Limited biological relatedness could be restricted and explainable and with testable corollaries. The case of type I diabetes is a special case in this context since the association with HLA-DRB1*1501 is more negative than the same allele is positively associated in MS. It is entirely possible that the familial similarity in diabetes risk for MS and families vs. controls should be viewed as unexpected. I interpret the evidence to show type I diabetes is actually increased were the MHC associations taken into account. Of course, this increase could be environmentally mediated or even epigenetic.

Here, the association proposed by the authors is entirely dependent on the “related” conditions which are likely not autoimmune in any event and with MS itself. The exclusion of MS, ALS, and asthma leaves no significant overall increase in the other 30 diseases examined and provides no indication that autoimmune diseases are MS associated within the limits of study power. Uveitis warrants further study but the neutral position of rheumatoid arthritis and Crohn’s disease should not go unnoticed in the context of the literature.

Studies like this one, even if viewed as negative, do not preclude the possibility of individual families having an autoimmune predilection. However, such families are notable for their rarity if multiple MS cases are a prerequisite. Sadovnick and I have some 50 families with four or more cases in the Canadian Collaborative Study to date, and we have failed to recognize any with a frequency of autoimmune disease in relatives which supersedes what has been seen in the sporadic MS population. In the latter, we could find no increase compared to spousal controls, but matching for the gender of the information source was critical [2]. This extraordinary gender-specific reporting bias was an order of magnitude greater than the increase in autoimmune disease in either patients or their relatives reported by Hemminki et al. The hospital-record ascertainment method here precludes this kind of bias, a major advantage of the authors’ approach.

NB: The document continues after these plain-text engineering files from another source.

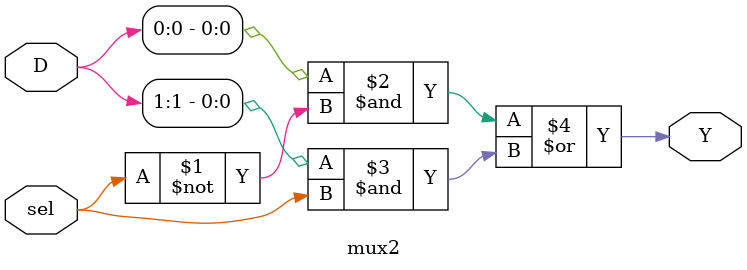
<source format=v>

module mux2( 

sel,
D,
Y);

// ingressi uscite


input sel;
input [1:0] D;
output Y;




assign Y= D[0] & (~sel) | D[1] & sel;
 


endmodule

 

</source>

So with the reservation about type I diabetes which is probably increased in MS relatives compared to that expected when corrected for MHC association, we think the case for a general autoimmune diathesis in MS or an increased incidence of MS in the relatives of probands with autoimmunity remains, at best, unproven. The weight of the population-based evidence is against it even though such studies are outnumbered by methodologically weaker studies claiming association. The vigor with which this notion has been defended suggests that not finding an increase somehow destroys or threatens a cherished idea. In fact, the absence of an increase seems to me near neutral and bears rather little on the notion of MS as an autoimmune disease given the many ways in which autoimmunity can be generated experimentally. This study and the large Canadian study approaching this question from the aspect of autoimmune disease in MS relatives seem both unambiguously negative. This may be a tree up which sufficient barking has been heard. There may yet be room for small effects of individual genes in common, but the genetic epidemiology says not much.